** Supplied data **
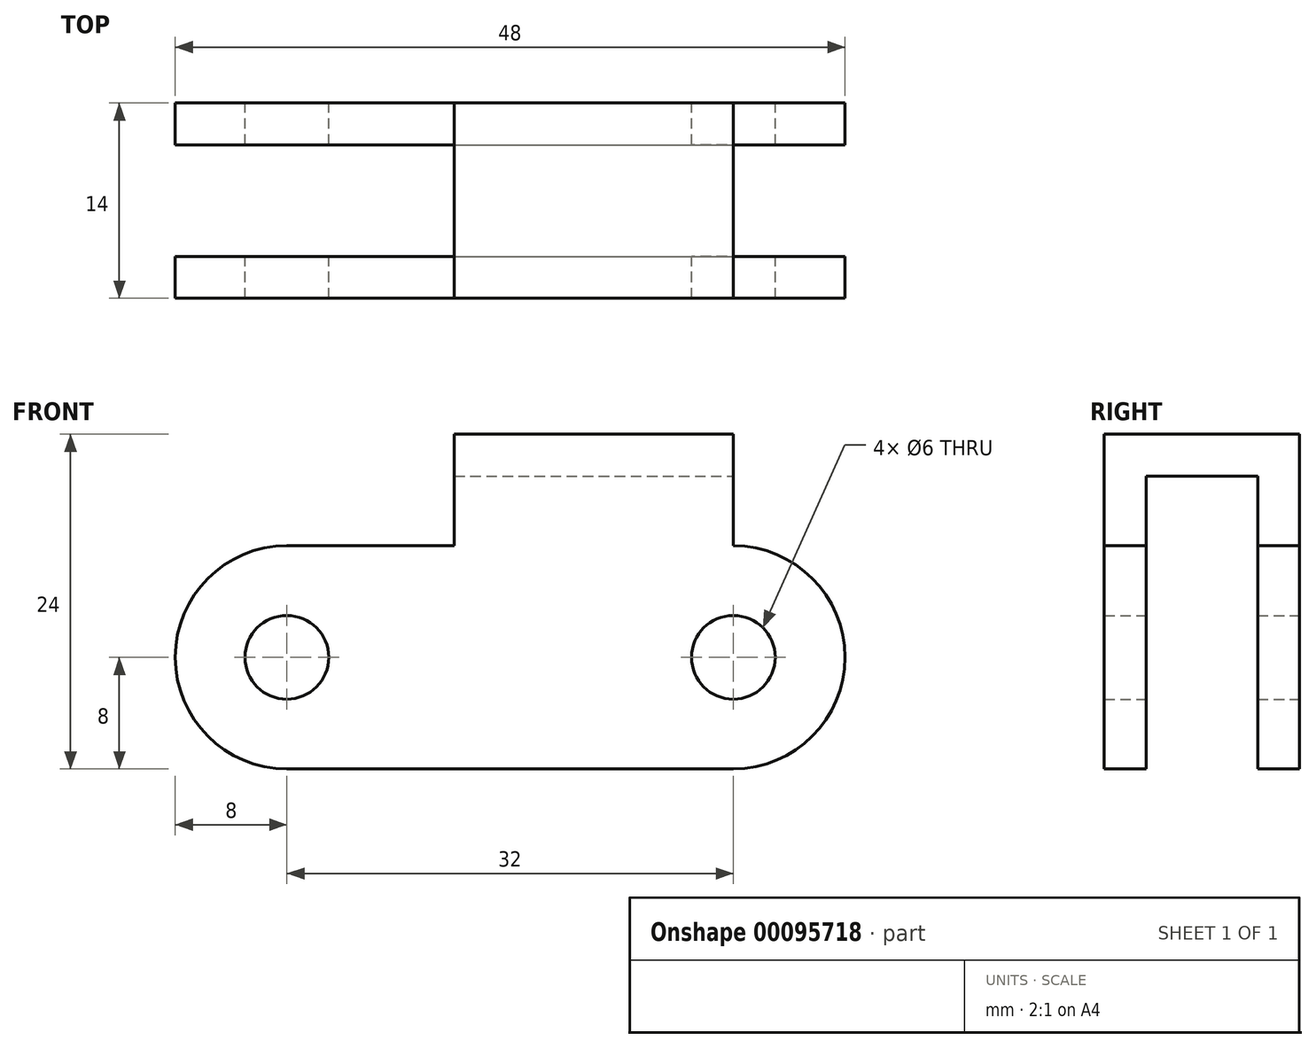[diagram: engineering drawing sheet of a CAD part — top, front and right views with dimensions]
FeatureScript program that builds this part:
annotation { "Feature Type Name" : "Feature", "Feature Type Description" : "" }
export const myFeature = defineFeature(function(context is Context, id is Id, definition is map)
    precondition{}
    {
        {
            var Q0;
            Q0=qCreatedBy(makeId("Front.planeOp"),FACE);
            var sketch = newSketch(context, id + "F0", { "sketchPlane" : qUnion([Q0])});
            skArc(sketch, "E0", {"start": v(-32, 8) * mm, "mid": v(-40, 0) * mm, "end": v(-32, -8) * mm});
            skCircle(sketch, "E1", {"center": v(-32, 0) * mm, "radius": 3 * mm});
            skLineSegment(sketch, "E2", {"start": v(-32, 8) * mm, "end": v(-20, 8) * mm});
            skLineSegment(sketch, "E3", {"start": v(-32, -8) * mm, "end": v(0, -8) * mm});
            skLineSegment(sketch, "E4", {"start": v(0, -8) * mm, "end": v(0, 8) * mm, "construction": true});
            skCircle(sketch, "E5", {"center": v(0, 0) * mm, "radius": 3 * mm});
            skArc(sketch, "E6", {"start": v(0, -8) * mm, "mid": v(8, 0) * mm, "end": v(0, 8) * mm});
            skLineSegment(sketch, "E7", {"start": v(0, 8) * mm, "end": v(0, 16) * mm});
            skLineSegment(sketch, "E8", {"start": v(-20, 8) * mm, "end": v(-20, 16) * mm});
            skLineSegment(sketch, "E9", {"start": v(-20, 16) * mm, "end": v(0, 16) * mm});
            skLineSegment(sketch, "E10", {"start": v(-32, 8) * mm, "end": v(-32, -8) * mm, "construction": true});
            skArc(sketch, "E11", {"start": v(-32, -8) * mm, "mid": v(-24, 0) * mm, "end": v(-32, 8) * mm});
            skArc(sketch, "E12", {"start": v(0, 8) * mm, "mid": v(-8, 0) * mm, "end": v(0, -8) * mm});
            skSolve(sketch);
        }
        {
            var Q0;
            Q0 = qSketchRegion(id + "F0", true);
            extrude(context, id + "F1", {"entities" : qUnion([Q0]), "depth" : 14 * mm});
        }
        {
            var Q0;
            Q0=makeQuery(id+"F1.opExtrude","SWEPT_FACE",FACE,{"disambiguationData":[OSD([sQuery(id+"F0.wireOp",EDGE,"E2")])]});
            var Q1;
            Q1=makeQuery(id+"F1.opExtrude","SWEPT_FACE",FACE,{"disambiguationData":[OSD([sQuery(id+"F0.wireOp",EDGE,"E8")])]});
            var Q2;
            Q2=makeQuery(id+"F1.opExtrude","SWEPT_FACE",FACE,{"disambiguationData":[OSD([sQuery(id+"F0.wireOp",EDGE,"E3")])]});
            var Q3;
            Q3=makeQuery(id+"F1.opExtrude","SWEPT_FACE",FACE,{"disambiguationData":[OSD([sQuery(id+"F0.wireOp",EDGE,"E7")])]});
            var Q4;
            Q4=makeQuery(id+"F1.opExtrude","SWEPT_FACE",FACE,{"disambiguationData":[OSD([sQuery(id+"F0.wireOp",EDGE,"E6")])]});
            var Q5;
            Q5=makeQuery(id+"F1.opExtrude","SWEPT_FACE",FACE,{"disambiguationData":[OSD([sQuery(id+"F0.wireOp",EDGE,"E0")])]});
            var Q6;
            Q6=makeQuery(id+"F1.opExtrude","SWEPT_FACE",FACE,{"disambiguationData":[OSD([sQuery(id+"F0.wireOp",EDGE,"E1")])]});
            var Q7;
            Q7=makeQuery(id+"F1.opExtrude","SWEPT_FACE",FACE,{"disambiguationData":[OSD([sQuery(id+"F0.wireOp",EDGE,"E5")])]});
            shell(context, id + "F2", {"entities" : qUnion([Q0, Q1, Q2, Q3, Q4, Q5, Q6, Q7]), "thickness" : 3 * mm});
        }
    });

** Given instruction **
Give every line of the rows above as a JSON list of strings, one string per line, with blank lines omitted and the pictures left out.

** Reply to the task **
[
  "[diagram: engineering drawing sheet of a CAD part — top, front and right views with dimensions]",
  "FeatureScript program that builds this part:",
  "annotation { \"Feature Type Name\" : \"Feature\", \"Feature Type Description\" : \"\" }",
  "export const myFeature = defineFeature(function(context is Context, id is Id, definition is map)",
  "    precondition{}",
  "    {",
  "        {",
  "            var Q0;",
  "            Q0=qCreatedBy(makeId(\"Front.planeOp\"),FACE);",
  "            var sketch = newSketch(context, id + \"F0\", { \"sketchPlane\" : qUnion([Q0])});",
  "            skArc(sketch, \"E0\", {\"start\": v(-32, 8) * mm, \"mid\": v(-40, 0) * mm, \"end\": v(-32, -8) * mm});",
  "            skCircle(sketch, \"E1\", {\"center\": v(-32, 0) * mm, \"radius\": 3 * mm});",
  "            skLineSegment(sketch, \"E2\", {\"start\": v(-32, 8) * mm, \"end\": v(-20, 8) * mm});",
  "            skLineSegment(sketch, \"E3\", {\"start\": v(-32, -8) * mm, \"end\": v(0, -8) * mm});",
  "            skLineSegment(sketch, \"E4\", {\"start\": v(0, -8) * mm, \"end\": v(0, 8) * mm, \"construction\": true});",
  "            skCircle(sketch, \"E5\", {\"center\": v(0, 0) * mm, \"radius\": 3 * mm});",
  "            skArc(sketch, \"E6\", {\"start\": v(0, -8) * mm, \"mid\": v(8, 0) * mm, \"end\": v(0, 8) * mm});",
  "            skLineSegment(sketch, \"E7\", {\"start\": v(0, 8) * mm, \"end\": v(0, 16) * mm});",
  "            skLineSegment(sketch, \"E8\", {\"start\": v(-20, 8) * mm, \"end\": v(-20, 16) * mm});",
  "            skLineSegment(sketch, \"E9\", {\"start\": v(-20, 16) * mm, \"end\": v(0, 16) * mm});",
  "            skLineSegment(sketch, \"E10\", {\"start\": v(-32, 8) * mm, \"end\": v(-32, -8) * mm, \"construction\": true});",
  "            skArc(sketch, \"E11\", {\"start\": v(-32, -8) * mm, \"mid\": v(-24, 0) * mm, \"end\": v(-32, 8) * mm});",
  "            skArc(sketch, \"E12\", {\"start\": v(0, 8) * mm, \"mid\": v(-8, 0) * mm, \"end\": v(0, -8) * mm});",
  "            skSolve(sketch);",
  "        }",
  "        {",
  "            var Q0;",
  "            Q0 = qSketchRegion(id + \"F0\", true);",
  "            extrude(context, id + \"F1\", {\"entities\" : qUnion([Q0]), \"depth\" : 14 * mm});",
  "        }",
  "        {",
  "            var Q0;",
  "            Q0=makeQuery(id+\"F1.opExtrude\",\"SWEPT_FACE\",FACE,{\"disambiguationData\":[OSD([sQuery(id+\"F0.wireOp\",EDGE,\"E2\")])]});",
  "            var Q1;",
  "            Q1=makeQuery(id+\"F1.opExtrude\",\"SWEPT_FACE\",FACE,{\"disambiguationData\":[OSD([sQuery(id+\"F0.wireOp\",EDGE,\"E8\")])]});",
  "            var Q2;",
  "            Q2=makeQuery(id+\"F1.opExtrude\",\"SWEPT_FACE\",FACE,{\"disambiguationData\":[OSD([sQuery(id+\"F0.wireOp\",EDGE,\"E3\")])]});",
  "            var Q3;",
  "            Q3=makeQuery(id+\"F1.opExtrude\",\"SWEPT_FACE\",FACE,{\"disambiguationData\":[OSD([sQuery(id+\"F0.wireOp\",EDGE,\"E7\")])]});",
  "            var Q4;",
  "            Q4=makeQuery(id+\"F1.opExtrude\",\"SWEPT_FACE\",FACE,{\"disambiguationData\":[OSD([sQuery(id+\"F0.wireOp\",EDGE,\"E6\")])]});",
  "            var Q5;",
  "            Q5=makeQuery(id+\"F1.opExtrude\",\"SWEPT_FACE\",FACE,{\"disambiguationData\":[OSD([sQuery(id+\"F0.wireOp\",EDGE,\"E0\")])]});",
  "            var Q6;",
  "            Q6=makeQuery(id+\"F1.opExtrude\",\"SWEPT_FACE\",FACE,{\"disambiguationData\":[OSD([sQuery(id+\"F0.wireOp\",EDGE,\"E1\")])]});",
  "            var Q7;",
  "            Q7=makeQuery(id+\"F1.opExtrude\",\"SWEPT_FACE\",FACE,{\"disambiguationData\":[OSD([sQuery(id+\"F0.wireOp\",EDGE,\"E5\")])]});",
  "            shell(context, id + \"F2\", {\"entities\" : qUnion([Q0, Q1, Q2, Q3, Q4, Q5, Q6, Q7]), \"thickness\" : 3 * mm});",
  "        }",
  "    });"
]